The low-end model should provide an eminently programmable touch interface — it’s a dollar cheaper than the 64-grid monome.
My little write-up focuses on what I prioritize, which is why I’ve tended toward small laptops in the past. I’m sure as technology improves I may learn to need other things, but mostly I need to be able to write, listen, and read, and to manipulate some basic media, and to do so with something approximating multitasking.
I do hope folk can all get through some of these releases with less rancor. Right now, it seems that rancor is part and parcel of the process, as natural a phase of the release cycle as lines on opening day. Enthusiasm is great, but in both those cases, the way consumerism replicates the emotions of political debate and of sports/entertainment consumption can make me a bit woozy.
I’ve found myself in the spot of appreciating some things about the iPad (weight, design, price) and disapproving of others (digital rights, multitasking, port selection), and I find that in some conversations on the subject I end up on the opposite side from someone who feels strongly one way or the other.

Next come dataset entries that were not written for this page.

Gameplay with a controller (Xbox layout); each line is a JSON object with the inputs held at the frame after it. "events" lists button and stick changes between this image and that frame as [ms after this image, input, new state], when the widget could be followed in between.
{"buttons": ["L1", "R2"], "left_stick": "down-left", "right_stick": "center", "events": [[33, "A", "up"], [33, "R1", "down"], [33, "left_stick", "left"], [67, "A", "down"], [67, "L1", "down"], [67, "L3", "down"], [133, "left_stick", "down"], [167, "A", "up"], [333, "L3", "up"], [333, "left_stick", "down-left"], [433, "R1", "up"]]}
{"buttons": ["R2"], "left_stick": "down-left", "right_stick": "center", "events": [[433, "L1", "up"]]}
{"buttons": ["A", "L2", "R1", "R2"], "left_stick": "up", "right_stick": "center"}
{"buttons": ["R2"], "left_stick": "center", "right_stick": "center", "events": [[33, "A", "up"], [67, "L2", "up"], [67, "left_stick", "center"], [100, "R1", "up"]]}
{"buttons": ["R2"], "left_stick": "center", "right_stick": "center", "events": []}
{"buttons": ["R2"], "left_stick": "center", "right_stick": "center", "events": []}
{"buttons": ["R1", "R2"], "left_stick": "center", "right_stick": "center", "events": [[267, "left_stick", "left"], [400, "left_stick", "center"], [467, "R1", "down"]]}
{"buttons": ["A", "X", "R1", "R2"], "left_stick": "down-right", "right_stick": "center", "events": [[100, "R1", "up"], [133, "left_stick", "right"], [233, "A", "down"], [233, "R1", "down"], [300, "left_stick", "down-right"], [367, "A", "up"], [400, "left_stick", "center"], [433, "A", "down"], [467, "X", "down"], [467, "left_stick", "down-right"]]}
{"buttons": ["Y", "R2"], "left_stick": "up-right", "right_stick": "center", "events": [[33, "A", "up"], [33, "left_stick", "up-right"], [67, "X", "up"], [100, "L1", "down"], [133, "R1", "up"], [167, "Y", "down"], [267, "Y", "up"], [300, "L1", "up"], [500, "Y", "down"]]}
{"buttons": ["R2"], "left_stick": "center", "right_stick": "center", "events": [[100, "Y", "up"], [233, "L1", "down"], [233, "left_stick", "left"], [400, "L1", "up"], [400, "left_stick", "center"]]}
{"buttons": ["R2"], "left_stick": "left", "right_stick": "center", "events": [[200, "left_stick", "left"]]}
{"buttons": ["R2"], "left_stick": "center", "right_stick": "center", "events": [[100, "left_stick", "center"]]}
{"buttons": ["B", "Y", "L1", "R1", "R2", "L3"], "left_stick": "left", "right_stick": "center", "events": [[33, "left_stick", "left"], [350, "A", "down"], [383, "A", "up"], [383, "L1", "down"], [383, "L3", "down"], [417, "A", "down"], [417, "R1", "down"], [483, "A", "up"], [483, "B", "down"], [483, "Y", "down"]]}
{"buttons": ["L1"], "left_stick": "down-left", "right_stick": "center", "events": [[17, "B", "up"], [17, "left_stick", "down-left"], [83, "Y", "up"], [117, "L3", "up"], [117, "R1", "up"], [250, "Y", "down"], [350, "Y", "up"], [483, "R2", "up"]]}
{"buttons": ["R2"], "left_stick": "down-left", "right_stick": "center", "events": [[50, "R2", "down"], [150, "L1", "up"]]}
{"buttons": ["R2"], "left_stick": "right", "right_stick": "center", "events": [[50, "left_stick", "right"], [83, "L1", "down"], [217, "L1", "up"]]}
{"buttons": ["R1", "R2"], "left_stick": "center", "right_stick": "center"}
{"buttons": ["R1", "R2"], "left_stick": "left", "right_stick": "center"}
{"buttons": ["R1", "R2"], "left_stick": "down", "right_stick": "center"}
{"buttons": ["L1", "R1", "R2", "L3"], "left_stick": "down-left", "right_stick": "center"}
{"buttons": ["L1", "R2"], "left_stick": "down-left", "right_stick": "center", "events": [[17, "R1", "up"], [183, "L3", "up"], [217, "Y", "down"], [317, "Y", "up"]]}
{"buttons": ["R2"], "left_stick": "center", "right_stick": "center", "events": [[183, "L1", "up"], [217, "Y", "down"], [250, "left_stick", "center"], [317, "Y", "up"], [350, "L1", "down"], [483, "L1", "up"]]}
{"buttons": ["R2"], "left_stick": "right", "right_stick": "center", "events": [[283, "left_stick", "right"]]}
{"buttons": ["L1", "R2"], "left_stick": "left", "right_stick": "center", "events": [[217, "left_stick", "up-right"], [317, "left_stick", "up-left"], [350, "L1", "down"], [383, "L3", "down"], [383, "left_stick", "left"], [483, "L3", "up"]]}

That personal computing should die is something I am personally anxious about. It’s clear that one natural path for computers is to end up as appliances, no more (or less) hackable than one’s stereo amplifier or Tivo. I’d like to think that our current period of open-source activity, and of broader hacker ingenuity, won’t prove to have been a transitional period.
Yeah, there is no lack of opinion right now — I wonder if when the iPad comes out that milestone will increase opinions or winnow them.
I think if personal computers were replaced with appliances, that would become an intensely political issue.
But I don’t think that’s really what’s happening here. It’s tough, too, because people are so passionately committed to preventing that from happening, you get a sort of reverse-self-fulfilling prophecy. All of this screaming about what would happen if computers became entirely closed helps ensure that computers don’t become entirely closed.
Of course, if that’s what you’re trying to avoid, being wrong is fantastic.
I’ll put it this way: if computers were going to become appliances, they would have done it long, long ago. I think that particular battle is, despite appearances this week, over.
I hope that’s the case. There are moments when I look at the iPad and, for all its “extensability,” I see it attached to the front of a fridge. I should take more comfort in Apple having backtracked on DRM issues for purchased prerecorded music.